Native Model Open Config Function
Cisco-IOS-XR-platform-oper openconfig-platform Retrieve line card information for flex-port mapping
Cisco-IOS-XR-optics-port-mode-cfg No equivalent Configure flex port modes
Cisco-IOS-XR-controller-optics-oper

openconfig-platform

openconfig-platform-transceiver

Retrieve optics PID information
Cisco-IOS-XR-controller-optics-cfg

openconfig-terminal-device

openconfig-platform-transceiver

Configure ZR optical parameters
Cisco-IOS-XR-um-if-bundle-cfg openconfig-if-aggregate Bundle configuration
Cisco-IOS-XR-um-interface-cfg openconfig-interfaces IPv4/IPv6 interface configuration
Controller-otu-oper No equivalent Coherent DSP operation data

Note


  • openconfig-terminal-device configures logical hierarchy of connections from ingress to egress. For Cisco optical devices, you can use OpenConfig to configure nx100G muxponder or transponder modes, and trunk rate.

  • Use openconfig-platform to configure the physical layer parameters:

    • Frequency

    • TX power

    • Operational-mode (Modulation, FEC, and TX shaping)

  • See Managing OpenZR+ and OIF ZR transceivers on Cisco routers using OpenConfig for info on managing pluggable digital coherent optics using OpenConfig.


Model Driven Telemetry

Telemetry is an automated communications process that you use to collect measurements and other data at remote or inaccessible points and transmit to receiving equipment for monitoring. Model-driven telemetry (MDT) provides a mechanism to stream YANG-modeled data to a data collector. Model-driven telemetry allows network devices to continuously stream real-time configuration and operating state information to subscribers.

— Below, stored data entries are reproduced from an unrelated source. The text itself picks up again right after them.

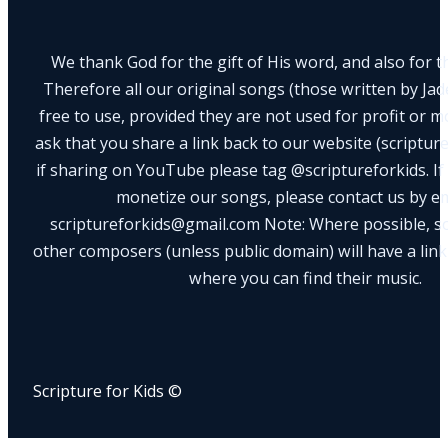
We thank God for the gift of His word, and also for th
Therefore all our original songs (those written by Ja
free to use, provided they are not used for profit or m
ask that you share a link back to our website (scriptur
if sharing on YouTube please tag @scriptureforkids. If
monetize our songs, please contact us by e
scriptureforkids@gmail.com Note: Where possible, s
other composers (unless public domain) will have a link
where you can find their music.
Scripture for Kids ©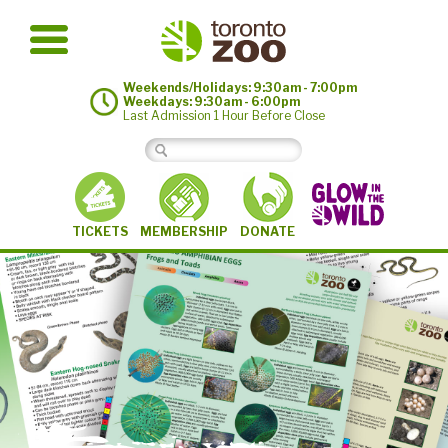
Weekends/Holidays: 9:30am - 7:00pm
Weekdays: 9:30am - 6:00pm
Last Admission 1 Hour Before Close
MEMBERSHIP
TICKETS
DONATE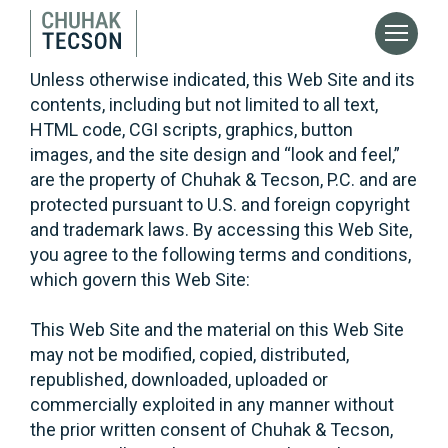
Unless otherwise indicated, this Web Site and its
contents, including but not limited to all text,
HTML code, CGI scripts, graphics, button
images, and the site design and “look and feel,”
are the property of Chuhak & Tecson, P.C. and are
protected pursuant to U.S. and foreign copyright
and trademark laws. By accessing this Web Site,
you agree to the following terms and conditions,
which govern this Web Site:
This Web Site and the material on this Web Site
may not be modified, copied, distributed,
republished, downloaded, uploaded or
commercially exploited in any manner without
the prior written consent of Chuhak & Tecson,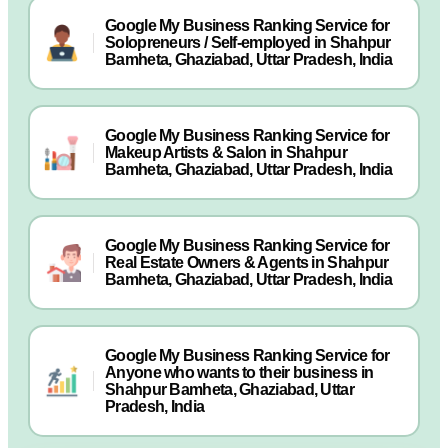
Google My Business Ranking Service for
Solopreneurs / Self-employed in Shahpur
Bamheta, Ghaziabad, Uttar Pradesh, India
Google My Business Ranking Service for
Makeup Artists & Salon in Shahpur
Bamheta, Ghaziabad, Uttar Pradesh, India
Google My Business Ranking Service for
Real Estate Owners & Agents in Shahpur
Bamheta, Ghaziabad, Uttar Pradesh, India
Google My Business Ranking Service for
Anyone who wants to their business in
Shahpur Bamheta, Ghaziabad, Uttar
Pradesh, India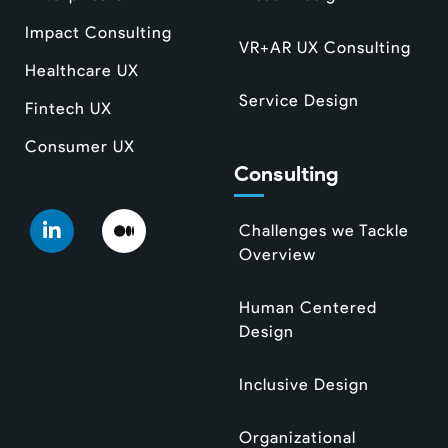
Impact Consulting
VR+AR UX Consulting
Healthcare UX
Service Design
Fintech UX
Consumer UX
Consulting
Challenges we Tackle
Overview
Human Centered
Design
Inclusive Design
Organizational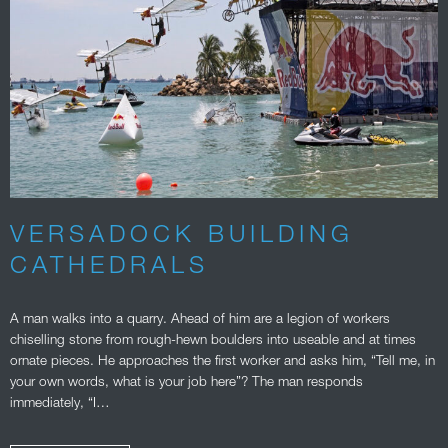
VERSADOCK BUILDING
CATHEDRALS
A man walks into a quarry. Ahead of him are a legion of workers
chiselling stone from rough-hewn boulders into useable and at times
ornate pieces. He approaches the first worker and asks him, “Tell me, in
your own words, what is your job here”? The man responds
immediately, “I…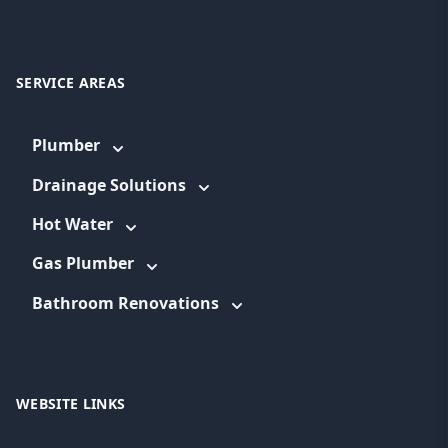
SERVICE AREAS
Plumber
Drainage Solutions
Hot Water
Gas Plumber
Bathroom Renovations
WEBSITE LINKS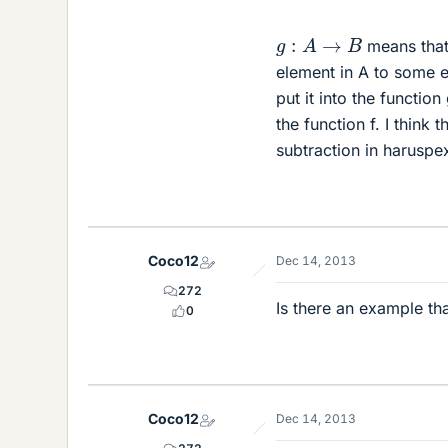
g
:
A
→
B
means that
element in A to some e
put it into the function
the function f. I think
subtraction in haruspe
Coco12
Dec 14, 2013
272
Is there an example th
0
Coco12
Dec 14, 2013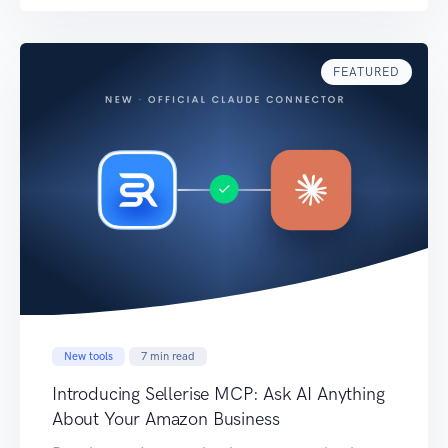
look for. A dashboard can show that ACoS
increased. It does not always immediately
explain which campaigns caused […]
FEATURED
New tools
7
min read
Introducing Sellerise MCP: Ask AI Anything
About Your Amazon Business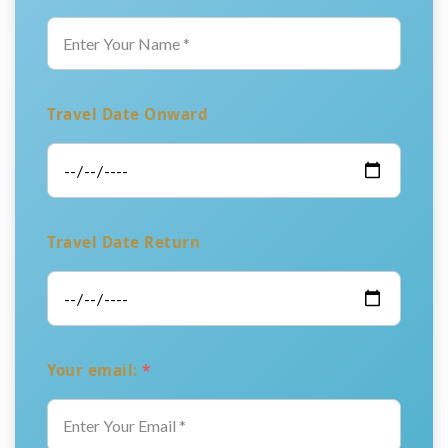
Travel Date Onward
Travel Date Return
Your email:
*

Applications can subscribe to specific data items they need, by using standards-based YANG data models over NETCONF, RESTCONF, or gRPC Network Management Interface (gNMI) protocols. You can also create subscriptions by using CLIs if they are configured subscriptions. Devices publish structured data at a defined cadence, or on-change, based on the subscription criteria and data type. See Troubleshoot Provisioning Issues for information on telemetry sensor paths and corresponding data fields.

MDT leverages structured data models that the networking device supports. MDT provides critical data that is defined in those data models. Telemetry helps you to manage your multivendor network using a common network management system, a process, and applications. The data that is collected from the network are standards-based and are uniform across vendor implementations.